----- Textauszug
PSD äußert Bedenken über Wasserversorgung und städtisches Management in São Vicente
Madeira GuideDie PSD hat erhebliche Bedenken hinsichtlich der Wasserversorgung, der städtischen Sauberkeit und des Managements in São Vicente, Madeira, geäußert und fordert sofortige Maßnahmen der Gemeinde.
Während einer kürzlich abgehaltenen Gemeindesitzung in São Vicente, Madeira, äußerte die Sozialdemokratische Partei (PSD) ernsthafte Bedenken in Bezug auf mehrere kritische Probleme, die die lokale Gemeinschaft betreffen. Die Versammlung, die am Montag stattfand, konzentrierte sich auf die anhaltenden Herausforderungen in Bezug auf die Wasserversorgung, die städtische Sauberkeit und das allgemeine kommunale Management.
Elisabete Silva, eine Gemeindedeputierte der PSD, hob das anhaltende Problem der unzureichenden Trinkwasserversorgung in verschiedenen Gebieten von São Vicente hervor. Sie erwähnte Fälle, in denen die Bewohner Wasser mit Sedimenten erhalten, was Gesundheits- und Sicherheitsbedenken aufwirft. Silva stellte die Frage, ob die Gemeindeverwaltung erwägt, die Wasserversorgung an Águas e Resíduos da Madeira (ARM), eine regionale Wasserverwaltungseinheit, zu übergeben.
Neben den Wasserproblemen wies Silva auf die Verschlechterung der städtischen Sauberkeit hin, mit erheblichen Versäumnissen bei der Müllabfuhr und der Instandhaltung von Straßen, Wegen und dem städtischen Park. Sie betonte die Notwendigkeit, dass die lokale Regierung klare und effektive Lösungen für diese wachsenden Probleme bietet.
----------
- [Aufgaben zur Übung]:
**A)** Fasse den Absatz des Textauszugs, der mit „Elisabete Silva, eine Gemeindedeputierte der PSD“ beginnt, kürzer zusammen und behalte dabei seine wichtigsten Fakten bei.
**B)** Setze den Textauszug über die Kritik der PSD in São Vicente im Anschluss an seinen letzten Satz fort.
Die Zeilen haben mit dem Textauszug nichts zu tun.
----- Gezeigte Angaben
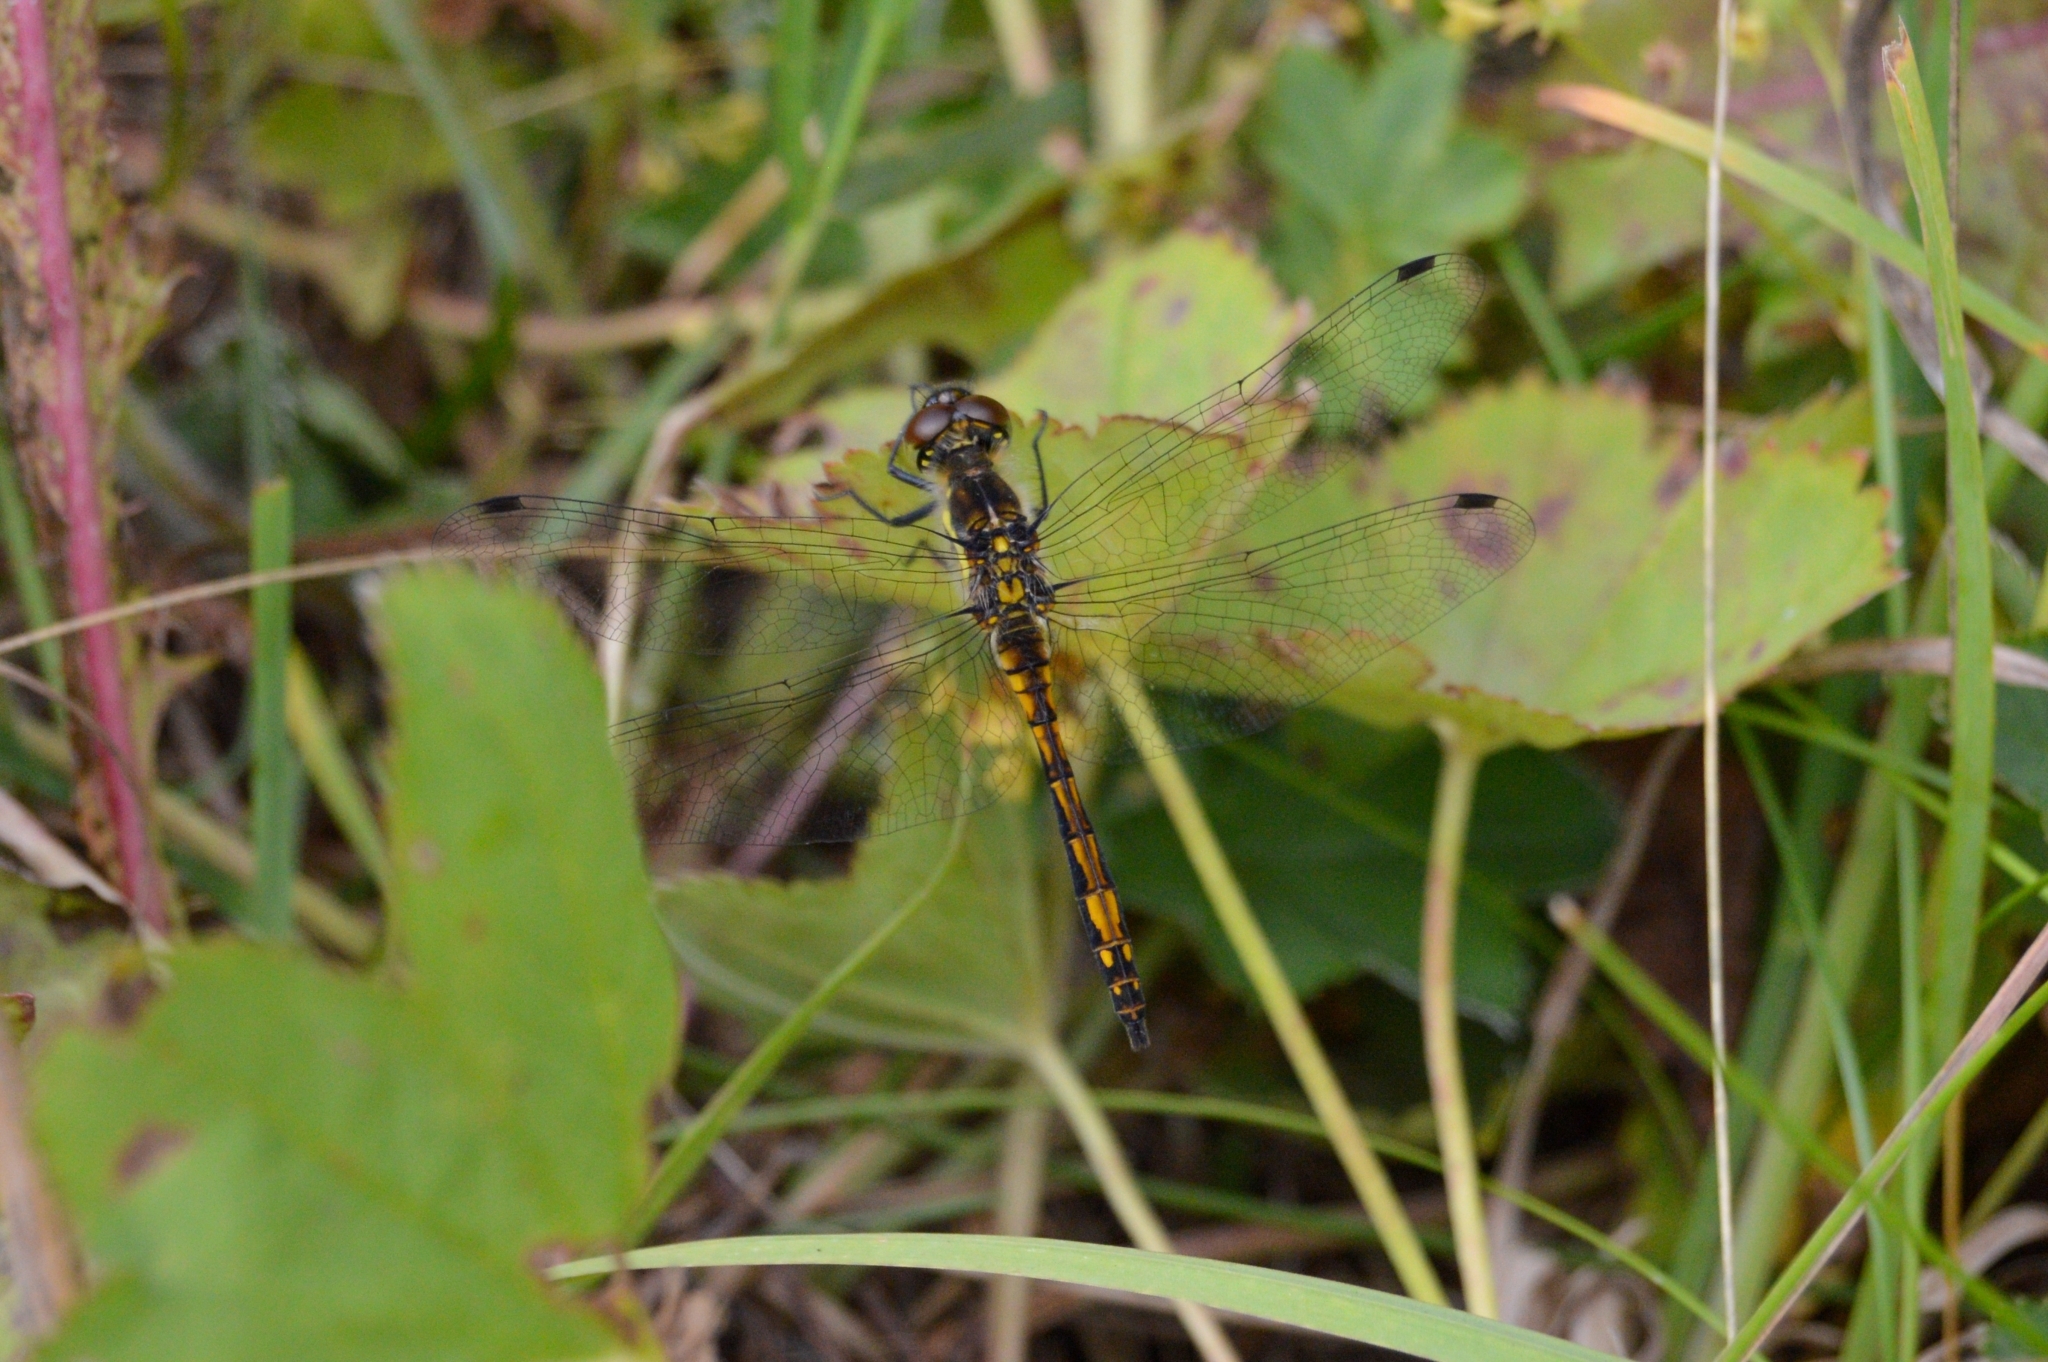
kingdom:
----------
- [Lösungen im Einzelnen]:
**A)** Elisabete Silva, Gemeindedeputierte der PSD, kritisierte die unzureichende Trinkwasserversorgung in mehreren Gebieten von São Vicente. Dort erhalten Bewohner teils Wasser mit Sedimenten, was Gesundheits- und Sicherheitsbedenken aufwirft. Sie fragte, ob die Gemeindeverwaltung erwägt, die Wasserversorgung an die regionale Wasserverwaltung Águas e Resíduos da Madeira (ARM) zu übergeben.

**B)**
Eine weitere PSD-Abgeordnete, Jhenny Figueira, kritisierte das aktuelle Parkraummanagement in São Vicente und stellte die Erfüllung der Wahlversprechen zur Schaffung zusätzlicher Parkplätze in Frage. Figueira äußerte auch Bedenken hinsichtlich der Sicherheit des Schultransports und verwies auf einen Vorfall mit einem nicht qualifizierten Fahrer. Sie bezeichnete diese Situation als inakzeptabel und forderte sofortige Korrekturmaßnahmen.
Figueira kritisierte ferner die Absage eines geplanten Freizeitprogramms durch ADENORMA und führte dies auf unzureichende kommunale Unterstützung zurück. Sie äußerte Unzufriedenheit über hohe Ausgaben für lokale Festlichkeiten und gestiegene Rechtskosten. Trotz dieser Kritikpunkte erkannte sie die Solidarität an, die der Gemeinderat und die lokale Gemeinde bei der Unterstützung der Opfer einer kürzlichen Tragödie in Venezuela gezeigt haben.